## TASK DATA
┌────────
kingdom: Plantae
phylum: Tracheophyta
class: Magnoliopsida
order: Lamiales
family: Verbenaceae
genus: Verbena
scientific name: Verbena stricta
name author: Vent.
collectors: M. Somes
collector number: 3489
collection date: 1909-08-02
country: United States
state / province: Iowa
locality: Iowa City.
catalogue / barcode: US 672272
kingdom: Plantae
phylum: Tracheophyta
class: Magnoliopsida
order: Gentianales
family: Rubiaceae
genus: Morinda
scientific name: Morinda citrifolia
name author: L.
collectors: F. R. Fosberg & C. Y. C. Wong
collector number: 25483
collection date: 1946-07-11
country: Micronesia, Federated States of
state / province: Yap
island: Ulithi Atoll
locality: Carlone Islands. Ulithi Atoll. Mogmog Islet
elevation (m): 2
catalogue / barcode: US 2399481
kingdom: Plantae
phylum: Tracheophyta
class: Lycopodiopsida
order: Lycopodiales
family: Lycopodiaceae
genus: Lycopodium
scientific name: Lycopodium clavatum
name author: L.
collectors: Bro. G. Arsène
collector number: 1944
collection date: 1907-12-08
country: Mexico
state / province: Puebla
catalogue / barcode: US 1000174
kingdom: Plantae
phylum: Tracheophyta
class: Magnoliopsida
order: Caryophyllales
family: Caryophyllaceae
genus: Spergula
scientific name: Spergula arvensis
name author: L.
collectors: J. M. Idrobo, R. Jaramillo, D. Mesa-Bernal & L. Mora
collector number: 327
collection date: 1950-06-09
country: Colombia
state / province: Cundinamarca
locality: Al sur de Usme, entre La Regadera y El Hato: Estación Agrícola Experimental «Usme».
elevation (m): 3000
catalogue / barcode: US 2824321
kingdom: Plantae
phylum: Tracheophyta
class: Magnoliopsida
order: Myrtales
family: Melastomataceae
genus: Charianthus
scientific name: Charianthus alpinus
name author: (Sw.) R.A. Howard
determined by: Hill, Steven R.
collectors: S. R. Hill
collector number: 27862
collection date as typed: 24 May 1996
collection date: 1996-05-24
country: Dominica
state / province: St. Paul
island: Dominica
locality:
└────────
## EXERCISE GOAL
Please find every line in the rows above that contains the string "number", and copy each of those lines.

## RESULT
collector number: 3489
collector number: 25483
collector number: 1944
collector number: 327
collector number: 27862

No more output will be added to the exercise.